Когда солнце опустилось, на берегу не осталось ни одной души, кроме ревущей голодной скотины. Я и еще несколько молодых людей оставались самыми последними, пока не отправили всех наших соседей. Поцеловав камни берега, мы вскочили в лодку.
Почему я не умер? Почему у меня не разорвалось сердце, когда я одной ногой еще оставался на берегу, а другой ступил уже на корму лодки? Какое бы это было счастье для меня, скольких несчастий я бы избег в своей долгой жизни!
Наша последняя лодка, покачиваясь, все дальше отходила от берега, как вдруг, повернувшись, я, а вслед за мной и все остальные увидели подскакавшего к берегу на белоснежном коне всадника, в котором мы сразу узнали Ахмета, сына Баракая. Он соскочил с коня, набросил на него уздечку и отпустил его на волю, а сам стал над водой на краю скалы. Он махал руками и что-то громко кричал нам, но встречный ветер относил от нас его слова.
— Давайте вернемся и возьмем его с собой, — сказал я своим соседям по лодке. — Нельзя же оставлять человека совсем одного.
Мои соседи молчали, колеблясь, как поступить, но сам Ахмет, сын Баракая, решил это за нас.

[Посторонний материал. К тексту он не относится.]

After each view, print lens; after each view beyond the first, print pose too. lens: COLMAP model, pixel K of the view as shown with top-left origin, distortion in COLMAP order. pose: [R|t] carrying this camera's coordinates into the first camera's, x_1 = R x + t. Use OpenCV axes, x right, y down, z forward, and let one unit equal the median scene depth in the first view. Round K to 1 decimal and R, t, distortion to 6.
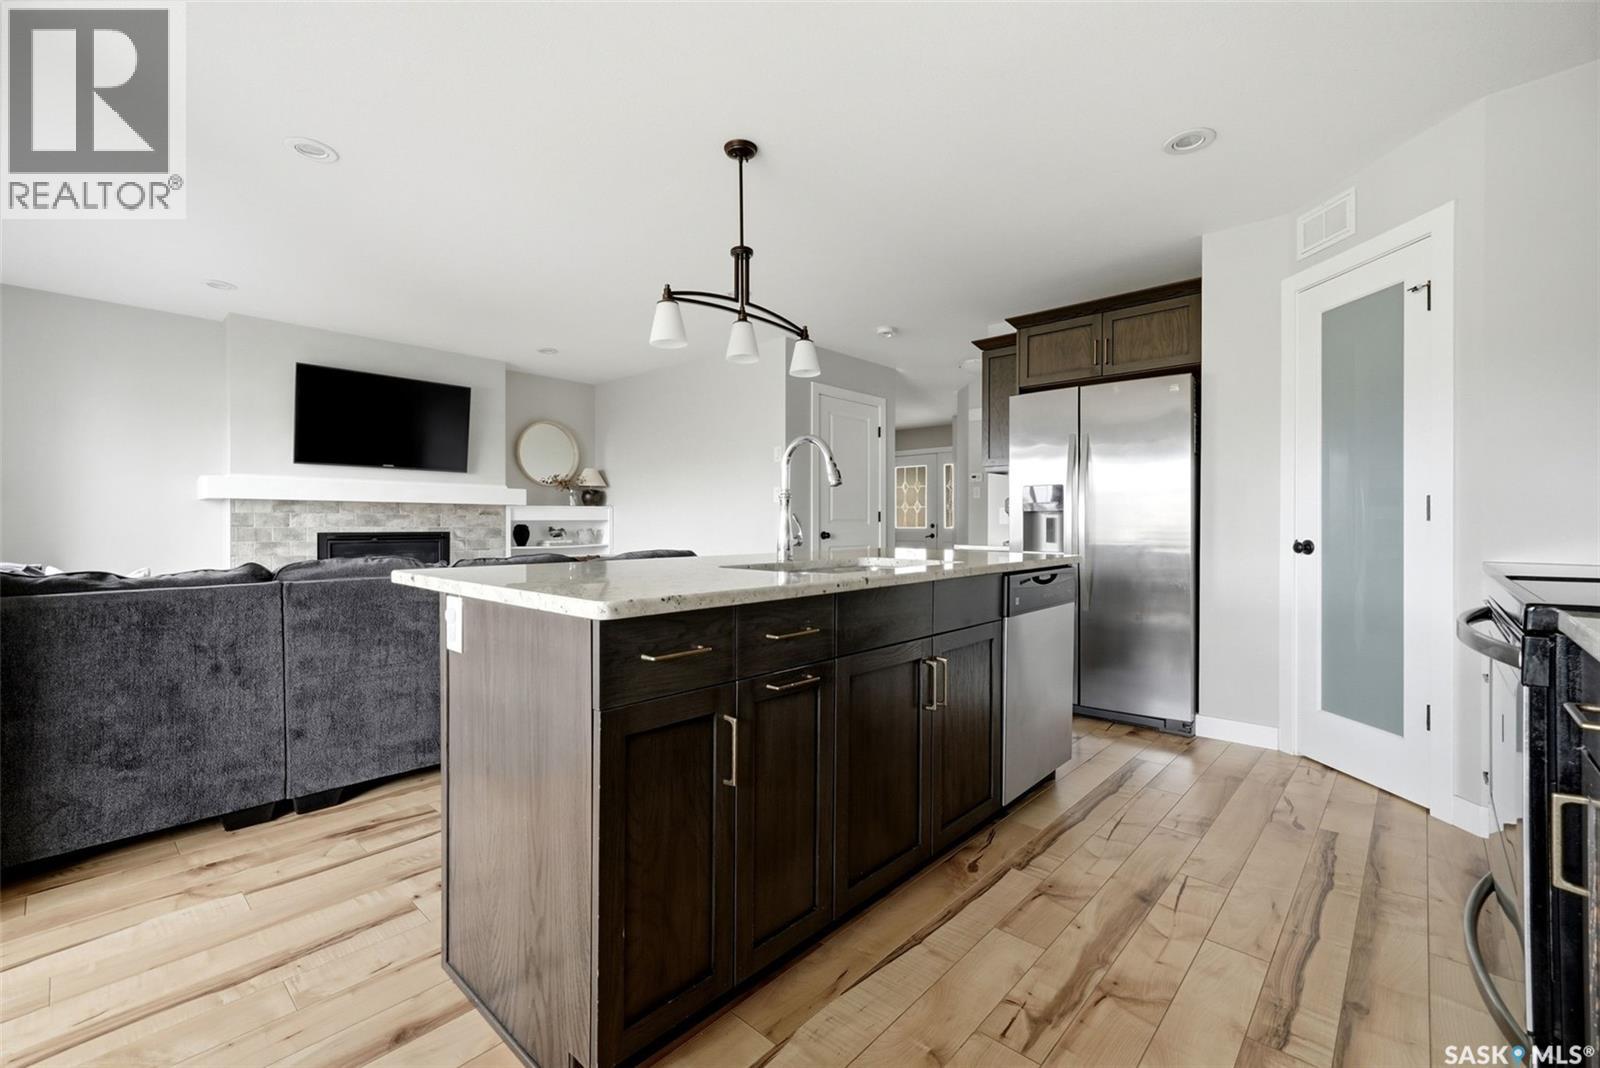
lens RADIAL K [[658.6, 0, 798.3], [0, 658.6, 522.1], [0, 0, 1]] dist [0.002659, 0.000150]
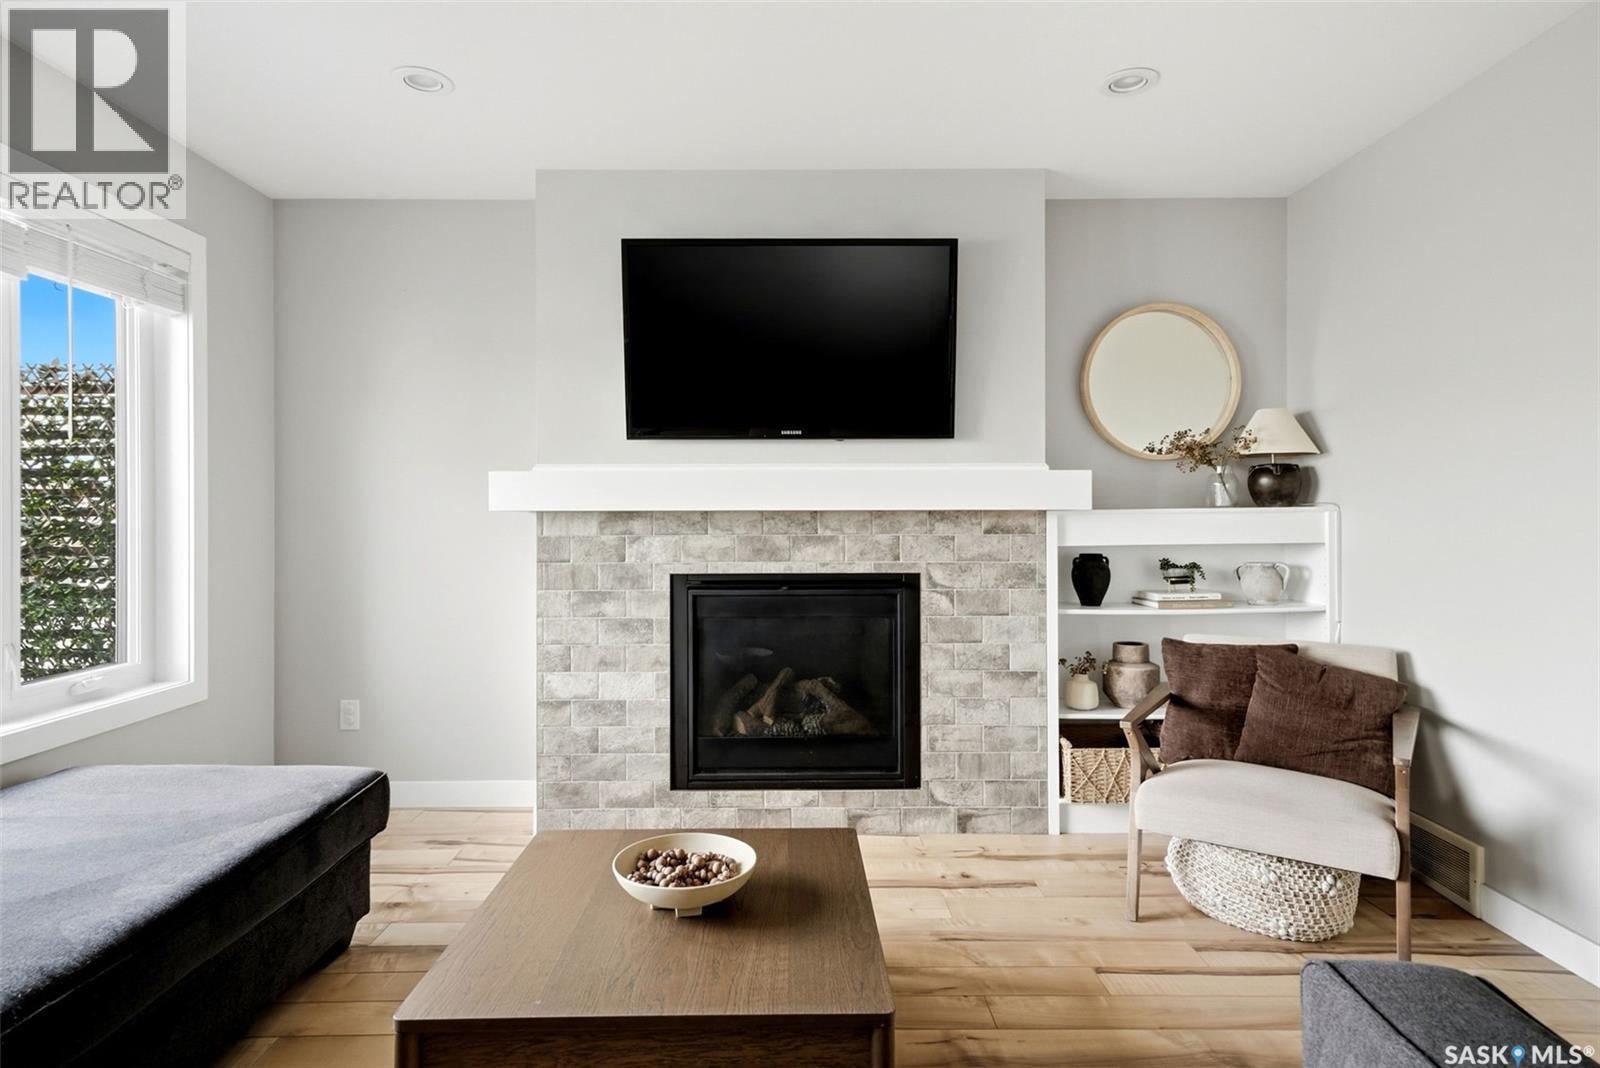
lens RADIAL K [[830.4, 0, 798.1], [0, 830.4, 523.1], [0, 0, 1]] dist [0.002047, -0.000085]
pose [[0.657620, -0.001415, -0.753349, -0.148014], [0.005270, 0.999982, 0.002722, -0.019506], [0.753332, -0.005760, 0.657616, 0.529763]]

Мы услышали пистолетный выстрел, и мне даже показалось, что я увидел маленький сизый дымок. Выстрел уже раздался, а Ахмет, сын Баракая, еще стоял на краю скалы. Потом он качнулся и упал в море, а его конь, испугавшись выстрела, побежал по пустынному берегу.
Мы все были в смятении. Там на дороге, когда он задерживал нас, его не хотели слушать. Но теперь его смерть наполнила наши сердца тревогой.
«Кто так поступил с собой, наверное, знал какую-то правду, которой мы не знали!» — так подумали мы, сидя в лодке, когда уже поздно было об этом думать. Страна убыхов была пуста, а несчастное тело Ахмета, сына Баракая, волны бросали взад и вперед между прибрежными камнями, словно то море, то берег попеременно тянули его к себе.
Наш набитый до отказа людьми парусный корабль, накренясь, развернулся и взял курс в открытое море. Чем дальше мы удалялись от берега, тем резче выделялись очертания наших гор на горизонте. Я привык к ним. Я рос на их груди. Я до сих пор помню каждый их зубец таким, каким я видел его в те последние минуты.
Чем дальше уходил корабль, тем все больше и больше затягивало горы вечерней синевой. Еще немного — и они исчезли из глаз.
Слепой Сакут снова заиграл на своей апхиарце. Теперь он уже не пел, только играл. Звуки ее были слышны то лучше, то хуже — когда их заглушали то шум волн, то скрип мачт, но я сразу услышал, когда апхиарца совсем замолчала. Она замолчала, а у меня почему-то замерло сердце, и я подошел к старику. Он сидел на палубе в своей старой поношенной черкеске, подложив под себя бурку. Его внуки, шагавшие с ним целый день, спали по обе стороны от него, положив головы на колени деда. «Наверно, и сам он заснул», — подумал я, но, подойдя еще ближе, увидел, что он не спит. Слезы — капля за каплей — катились по его щекам, текли по седой бороде и падали на апхиарцу, которую он прижимал к груди так, словно это была последняя горсть родной земли.